_Instructions to follow_. Print the OpenACC pointer post from "One workaround is" to "got by Nsight-sys-2021.1.1.66.", word for word.

_Extract_.
++++++++++++++++++++

I was experimenting with the Fortran pointer feature in OpenACC and got some confusing result. The issue can be demonstrated by the following piece of code:
! pointer_test.f90
program main
implicit none
integer it, na
real, allocatable, target :: w(:, :)
real, pointer :: wp(:, :)
real aa
na = 256
allocate(w(na, na))
!$acc enter data create(w)
do it = 1, 10
wp => w
!$acc data present(wp)
!$acc kernels
wp = 0.
!$acc end kernels
aa = 2. * it
!$acc kernels
wp = aa
!$acc end kernels
!$acc end data
enddo
do it = 1, 10
wp => w
!$acc kernels present(wp)
wp = 0.
!$acc end kernels
aa = 2. * it
!$acc kernels present(wp)
wp = 1.
!$acc end kernels
enddo
!$acc exit data delete(w)
end program
The loop is actually a time-stepping loop. I need to launch several kernels among each iteration, so I put these kernels into a structured data region (The first loop). According to this post https://forums.developer.nvidia.com/t/openacc-fortran-pointer-how-to-question/165949, I can access the device copy of “w”via pointer by adding the pointer “wp”to the present clause.
I compile this program by:
nvfortran -acc -Minfo -r8 -O2 pointer_test.f90
The result is fine, but the profiling result shows that the data construct incurs some HtoD data movements at the beginning of every iteration, which causes some performance degradation. It looks like the pointer itself was kept copying from host to device.
One workaround is moving the present clause to the implicit data region of each kernel instead (The second loop). The profiling result shows no data movement anymore.
I am wondering what is the difference between the structured data construct and the implicit data construct in this situation? Do I miss something about the structured data construct?
My HPC SDK version is 21.3. Attached is the profiling result got by Nsight-sys-2021.1.1.66.
Best regards

++++++++++++++++++++

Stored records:

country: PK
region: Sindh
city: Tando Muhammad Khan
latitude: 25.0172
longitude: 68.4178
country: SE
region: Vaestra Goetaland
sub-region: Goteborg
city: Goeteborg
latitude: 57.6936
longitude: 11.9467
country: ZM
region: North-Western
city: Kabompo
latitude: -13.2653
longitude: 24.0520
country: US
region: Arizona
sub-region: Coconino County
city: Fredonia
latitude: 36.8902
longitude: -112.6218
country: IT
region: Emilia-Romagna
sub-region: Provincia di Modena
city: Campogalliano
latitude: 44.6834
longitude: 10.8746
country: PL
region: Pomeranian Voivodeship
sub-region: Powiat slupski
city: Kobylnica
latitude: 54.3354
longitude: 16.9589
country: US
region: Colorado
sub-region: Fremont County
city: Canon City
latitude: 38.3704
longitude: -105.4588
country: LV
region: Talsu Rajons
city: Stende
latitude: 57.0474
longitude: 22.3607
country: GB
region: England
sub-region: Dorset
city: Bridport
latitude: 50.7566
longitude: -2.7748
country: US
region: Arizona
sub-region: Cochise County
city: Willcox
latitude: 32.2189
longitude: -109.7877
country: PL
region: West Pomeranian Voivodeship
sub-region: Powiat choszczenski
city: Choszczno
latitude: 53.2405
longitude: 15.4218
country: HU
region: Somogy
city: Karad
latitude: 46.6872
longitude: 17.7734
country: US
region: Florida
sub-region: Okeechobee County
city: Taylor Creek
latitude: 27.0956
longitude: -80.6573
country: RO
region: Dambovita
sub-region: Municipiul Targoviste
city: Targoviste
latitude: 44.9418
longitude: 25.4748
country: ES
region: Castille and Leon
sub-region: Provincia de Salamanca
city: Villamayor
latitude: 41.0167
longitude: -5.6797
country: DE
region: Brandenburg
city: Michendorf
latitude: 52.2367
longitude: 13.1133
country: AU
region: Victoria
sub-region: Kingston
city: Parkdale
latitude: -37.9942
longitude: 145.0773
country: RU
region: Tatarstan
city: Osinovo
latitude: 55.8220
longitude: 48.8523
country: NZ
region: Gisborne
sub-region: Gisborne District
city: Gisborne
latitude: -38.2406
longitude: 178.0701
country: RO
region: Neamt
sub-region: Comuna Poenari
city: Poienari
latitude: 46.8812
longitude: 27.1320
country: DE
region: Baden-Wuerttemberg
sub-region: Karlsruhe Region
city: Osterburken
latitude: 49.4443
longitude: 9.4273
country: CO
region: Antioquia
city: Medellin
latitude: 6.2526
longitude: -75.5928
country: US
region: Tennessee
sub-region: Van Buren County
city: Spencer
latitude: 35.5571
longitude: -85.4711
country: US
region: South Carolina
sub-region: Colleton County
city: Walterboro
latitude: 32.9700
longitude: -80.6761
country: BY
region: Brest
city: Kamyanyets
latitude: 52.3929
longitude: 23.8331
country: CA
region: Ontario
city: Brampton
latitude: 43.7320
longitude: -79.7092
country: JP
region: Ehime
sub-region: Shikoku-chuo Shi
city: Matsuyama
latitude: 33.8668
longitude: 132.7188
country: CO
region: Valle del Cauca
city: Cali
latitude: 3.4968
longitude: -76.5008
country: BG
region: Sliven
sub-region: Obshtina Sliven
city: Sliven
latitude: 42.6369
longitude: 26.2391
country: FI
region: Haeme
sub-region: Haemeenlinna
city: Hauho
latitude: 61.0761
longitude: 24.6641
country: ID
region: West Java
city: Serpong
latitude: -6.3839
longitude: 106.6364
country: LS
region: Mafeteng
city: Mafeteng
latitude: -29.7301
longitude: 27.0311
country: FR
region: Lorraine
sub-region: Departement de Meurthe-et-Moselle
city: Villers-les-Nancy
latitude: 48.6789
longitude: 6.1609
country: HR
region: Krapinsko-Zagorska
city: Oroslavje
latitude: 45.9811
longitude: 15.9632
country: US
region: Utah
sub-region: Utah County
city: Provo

++++++++++++++++++++

_Expected answer_.
One workaround is moving the present clause to the implicit data region of each kernel instead (The second loop). The profiling result shows no data movement anymore.
I am wondering what is the difference between the structured data construct and the implicit data construct in this situation? Do I miss something about the structured data construct?
My HPC SDK version is 21.3. Attached is the profiling result got by Nsight-sys-2021.1.1.66.